**Prompt**
Line by line, transcribe the records exactly.
(Provided data)
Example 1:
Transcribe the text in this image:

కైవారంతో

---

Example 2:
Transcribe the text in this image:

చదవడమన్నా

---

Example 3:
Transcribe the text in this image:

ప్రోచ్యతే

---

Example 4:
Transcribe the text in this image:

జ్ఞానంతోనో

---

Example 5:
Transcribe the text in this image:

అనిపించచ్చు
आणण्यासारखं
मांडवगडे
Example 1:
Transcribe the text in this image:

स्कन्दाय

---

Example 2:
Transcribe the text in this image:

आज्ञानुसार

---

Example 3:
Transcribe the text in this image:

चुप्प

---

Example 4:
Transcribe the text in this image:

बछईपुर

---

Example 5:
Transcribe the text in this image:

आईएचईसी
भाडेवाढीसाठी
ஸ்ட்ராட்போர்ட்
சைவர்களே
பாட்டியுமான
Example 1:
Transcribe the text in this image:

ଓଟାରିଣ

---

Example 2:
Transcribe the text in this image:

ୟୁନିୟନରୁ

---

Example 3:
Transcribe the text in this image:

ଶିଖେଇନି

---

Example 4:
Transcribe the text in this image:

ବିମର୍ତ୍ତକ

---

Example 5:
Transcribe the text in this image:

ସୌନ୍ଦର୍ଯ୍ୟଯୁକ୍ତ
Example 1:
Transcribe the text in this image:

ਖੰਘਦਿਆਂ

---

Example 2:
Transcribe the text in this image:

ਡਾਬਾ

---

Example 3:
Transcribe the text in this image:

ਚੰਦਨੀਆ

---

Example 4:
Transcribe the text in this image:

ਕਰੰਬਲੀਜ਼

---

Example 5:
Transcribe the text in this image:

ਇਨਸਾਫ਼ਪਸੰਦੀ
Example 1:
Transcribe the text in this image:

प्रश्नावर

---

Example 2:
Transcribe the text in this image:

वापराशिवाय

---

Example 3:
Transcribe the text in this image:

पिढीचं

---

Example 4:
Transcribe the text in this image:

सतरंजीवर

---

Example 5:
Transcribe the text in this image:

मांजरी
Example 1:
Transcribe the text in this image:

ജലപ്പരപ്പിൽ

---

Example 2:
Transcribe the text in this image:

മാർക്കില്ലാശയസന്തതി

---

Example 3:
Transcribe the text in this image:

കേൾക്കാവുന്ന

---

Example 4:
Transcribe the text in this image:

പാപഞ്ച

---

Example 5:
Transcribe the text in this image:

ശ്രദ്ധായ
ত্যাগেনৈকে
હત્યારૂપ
(End Provided data)
**Exercise output**
Example 1:
Transcribe the text in this image:

కైవారంతో

---

Example 2:
Transcribe the text in this image:

చదవడమన్నా

---

Example 3:
Transcribe the text in this image:

ప్రోచ్యతే

---

Example 4:
Transcribe the text in this image:

జ్ఞానంతోనో

---

Example 5:
Transcribe the text in this image:

అనిపించచ్చు
आणण्यासारखं
मांडवगडे
Example 1:
Transcribe the text in this image:

स्कन्दाय

---

Example 2:
Transcribe the text in this image:

आज्ञानुसार

---

Example 3:
Transcribe the text in this image:

चुप्प

---

Example 4:
Transcribe the text in this image:

बछईपुर

---

Example 5:
Transcribe the text in this image:

आईएचईसी
भाडेवाढीसाठी
ஸ்ட்ராட்போர்ட்
சைவர்களே
பாட்டியுமான
Example 1:
Transcribe the text in this image:

ଓଟାରିଣ

---

Example 2:
Transcribe the text in this image:

ୟୁନିୟନରୁ

---

Example 3:
Transcribe the text in this image:

ଶିଖେଇନି

---

Example 4:
Transcribe the text in this image:

ବିମର୍ତ୍ତକ

---

Example 5:
Transcribe the text in this image:

ସୌନ୍ଦର୍ଯ୍ୟଯୁକ୍ତ
Example 1:
Transcribe the text in this image:

ਖੰਘਦਿਆਂ

---

Example 2:
Transcribe the text in this image:

ਡਾਬਾ

---

Example 3:
Transcribe the text in this image:

ਚੰਦਨੀਆ

---

Example 4:
Transcribe the text in this image:

ਕਰੰਬਲੀਜ਼

---

Example 5:
Transcribe the text in this image:

ਇਨਸਾਫ਼ਪਸੰਦੀ
Example 1:
Transcribe the text in this image:

प्रश्नावर

---

Example 2:
Transcribe the text in this image:

वापराशिवाय

---

Example 3:
Transcribe the text in this image:

पिढीचं

---

Example 4:
Transcribe the text in this image:

सतरंजीवर

---

Example 5:
Transcribe the text in this image:

मांजरी
Example 1:
Transcribe the text in this image:

ജലപ്പരപ്പിൽ

---

Example 2:
Transcribe the text in this image:

മാർക്കില്ലാശയസന്തതി

---

Example 3:
Transcribe the text in this image:

കേൾക്കാവുന്ന

---

Example 4:
Transcribe the text in this image:

പാപഞ്ച

---

Example 5:
Transcribe the text in this image:

ശ്രദ്ധായ
ত্যাগেনৈকে
હત્યારૂપ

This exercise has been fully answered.